» **THE PROBLEM**
With pictures removed, the data below should be returned exactly.

THE DATA START

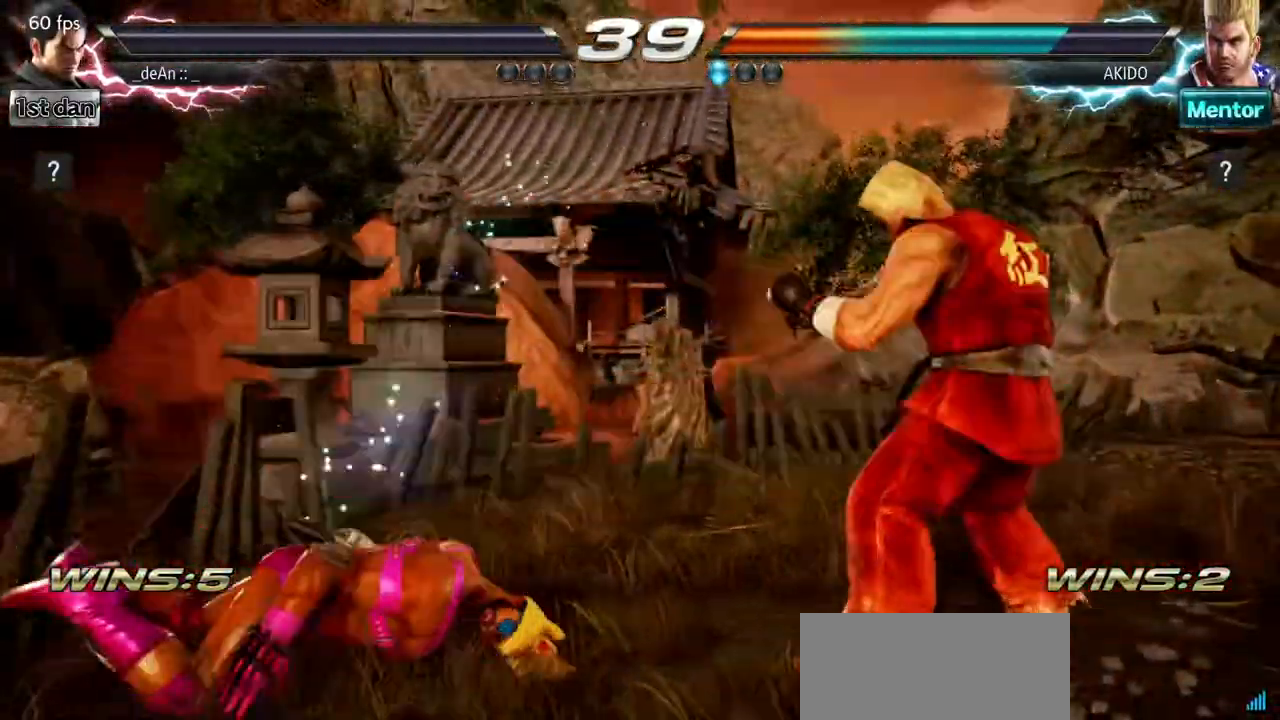
{"buttons": ["SQUARE"], "left_stick": "center", "events": [[183, "SQUARE", "down"], [300, "TRIANGLE", "down"], [383, "SQUARE", "up"], [450, "SQUARE", "down"], [500, "TRIANGLE", "up"]]}
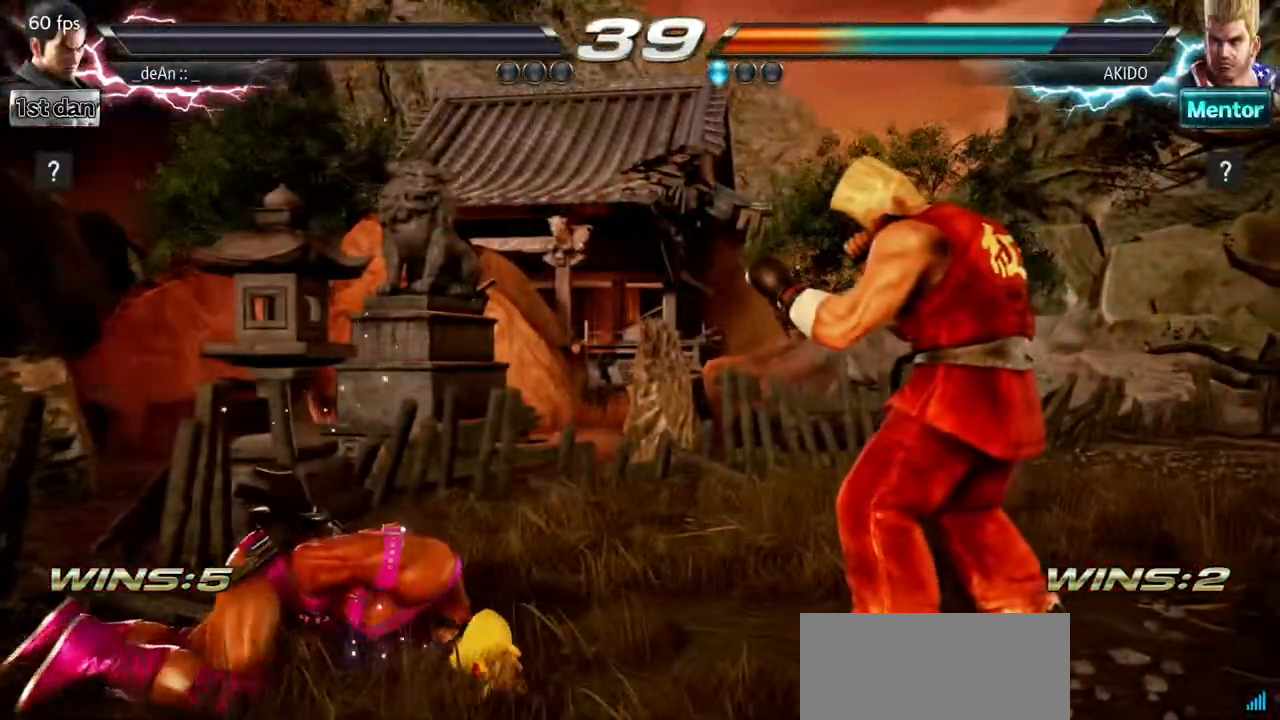
{"buttons": ["TRIANGLE"], "left_stick": "center", "events": [[117, "TRIANGLE", "down"], [134, "SQUARE", "up"], [250, "SQUARE", "down"], [267, "TRIANGLE", "up"], [350, "left_stick", "right"], [384, "TRIANGLE", "down"], [401, "SQUARE", "up"], [451, "left_stick", "center"]]}
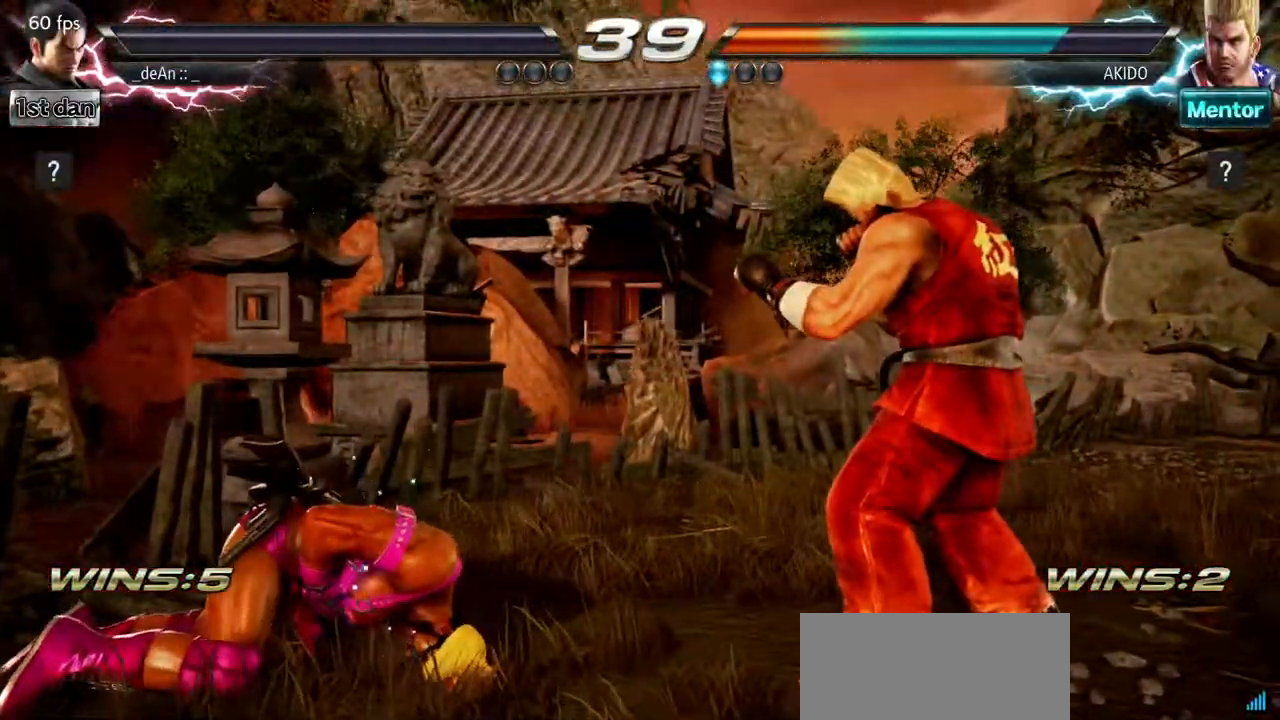
{"buttons": [], "left_stick": "center", "events": [[33, "SQUARE", "down"], [83, "TRIANGLE", "up"], [83, "left_stick", "down"], [150, "left_stick", "center"], [183, "SQUARE", "up"], [250, "TRIANGLE", "down"], [283, "SQUARE", "down"], [400, "TRIANGLE", "up"], [417, "SQUARE", "up"]]}
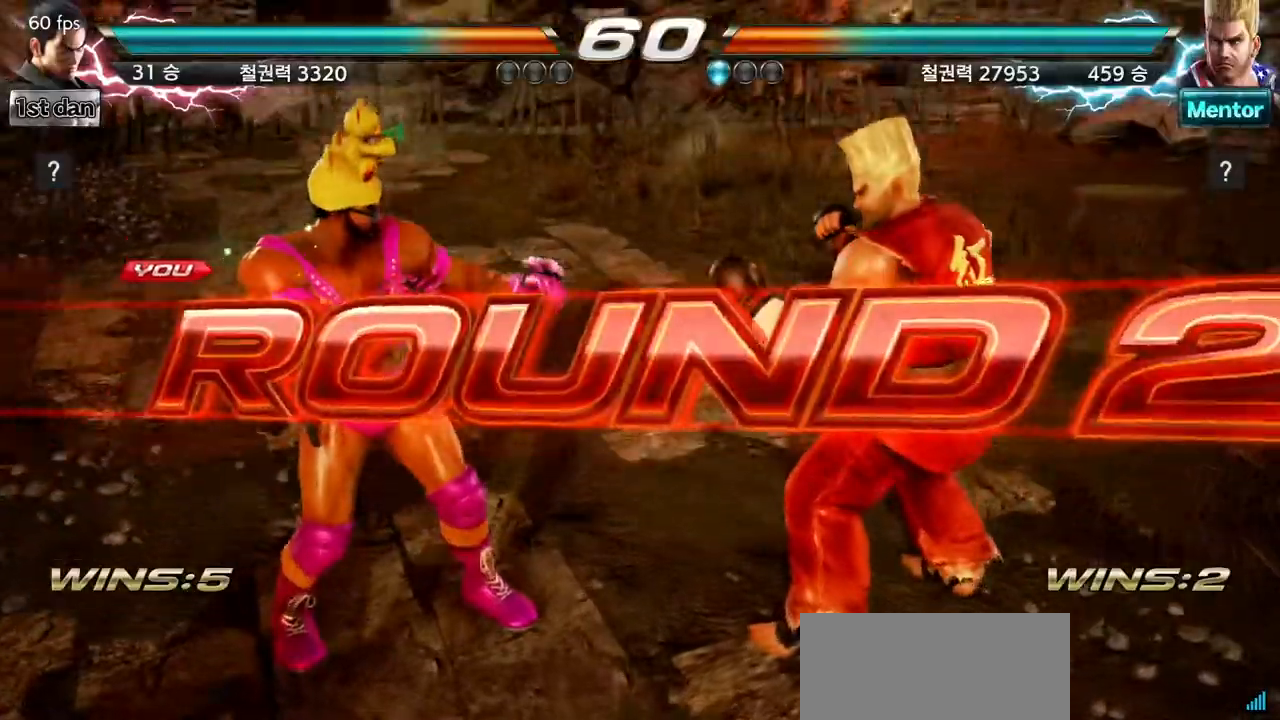
{"buttons": [], "left_stick": "center", "events": []}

THE DATA END

» **THE ANSWER**
{"buttons": ["SQUARE"], "left_stick": "center", "events": [[183, "SQUARE", "down"], [300, "TRIANGLE", "down"], [383, "SQUARE", "up"], [450, "SQUARE", "down"], [500, "TRIANGLE", "up"]]}
{"buttons": ["TRIANGLE"], "left_stick": "center", "events": [[117, "TRIANGLE", "down"], [134, "SQUARE", "up"], [250, "SQUARE", "down"], [267, "TRIANGLE", "up"], [350, "left_stick", "right"], [384, "TRIANGLE", "down"], [401, "SQUARE", "up"], [451, "left_stick", "center"]]}
{"buttons": [], "left_stick": "center", "events": [[33, "SQUARE", "down"], [83, "TRIANGLE", "up"], [83, "left_stick", "down"], [150, "left_stick", "center"], [183, "SQUARE", "up"], [250, "TRIANGLE", "down"], [283, "SQUARE", "down"], [400, "TRIANGLE", "up"], [417, "SQUARE", "up"]]}
{"buttons": [], "left_stick": "center", "events": []}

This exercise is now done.